Recorded information Block Start

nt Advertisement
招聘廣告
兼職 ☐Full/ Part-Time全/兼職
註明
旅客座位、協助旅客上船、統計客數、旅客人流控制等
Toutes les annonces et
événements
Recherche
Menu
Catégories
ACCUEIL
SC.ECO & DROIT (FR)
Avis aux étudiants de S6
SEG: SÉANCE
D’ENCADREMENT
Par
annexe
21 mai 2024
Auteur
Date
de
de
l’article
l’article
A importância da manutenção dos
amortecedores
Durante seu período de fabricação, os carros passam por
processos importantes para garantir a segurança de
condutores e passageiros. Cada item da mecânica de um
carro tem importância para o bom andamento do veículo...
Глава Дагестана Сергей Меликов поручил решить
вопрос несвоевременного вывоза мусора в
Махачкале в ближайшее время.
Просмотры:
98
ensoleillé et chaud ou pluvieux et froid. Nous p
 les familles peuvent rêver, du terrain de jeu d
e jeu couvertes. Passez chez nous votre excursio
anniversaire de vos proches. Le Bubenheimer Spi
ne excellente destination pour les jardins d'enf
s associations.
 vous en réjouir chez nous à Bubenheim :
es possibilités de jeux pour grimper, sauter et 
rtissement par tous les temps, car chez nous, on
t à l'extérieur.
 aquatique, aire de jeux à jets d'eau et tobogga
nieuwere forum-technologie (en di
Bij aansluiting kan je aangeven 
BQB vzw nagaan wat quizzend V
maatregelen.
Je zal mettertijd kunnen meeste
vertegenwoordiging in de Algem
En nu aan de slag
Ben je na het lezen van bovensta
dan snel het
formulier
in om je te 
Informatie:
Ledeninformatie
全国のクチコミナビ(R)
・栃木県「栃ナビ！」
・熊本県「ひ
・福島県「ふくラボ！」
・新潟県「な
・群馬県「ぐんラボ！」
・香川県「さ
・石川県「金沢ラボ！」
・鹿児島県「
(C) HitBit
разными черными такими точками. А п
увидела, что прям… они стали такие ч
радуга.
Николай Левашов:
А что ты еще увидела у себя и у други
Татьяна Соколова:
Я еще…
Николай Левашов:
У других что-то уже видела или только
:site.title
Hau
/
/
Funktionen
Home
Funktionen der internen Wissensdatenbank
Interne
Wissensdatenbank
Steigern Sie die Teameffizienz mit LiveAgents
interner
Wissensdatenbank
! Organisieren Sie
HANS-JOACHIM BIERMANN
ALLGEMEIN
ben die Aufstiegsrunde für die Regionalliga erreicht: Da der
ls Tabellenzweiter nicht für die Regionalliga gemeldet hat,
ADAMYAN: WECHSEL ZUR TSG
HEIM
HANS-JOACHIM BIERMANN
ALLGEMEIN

Recorded information Block End

Exercise directions -
Using the records above, report each line with the string "para".

Task solution -
processos importantes para garantir a segurança de
carro tem importância para o bom andamento do veículo...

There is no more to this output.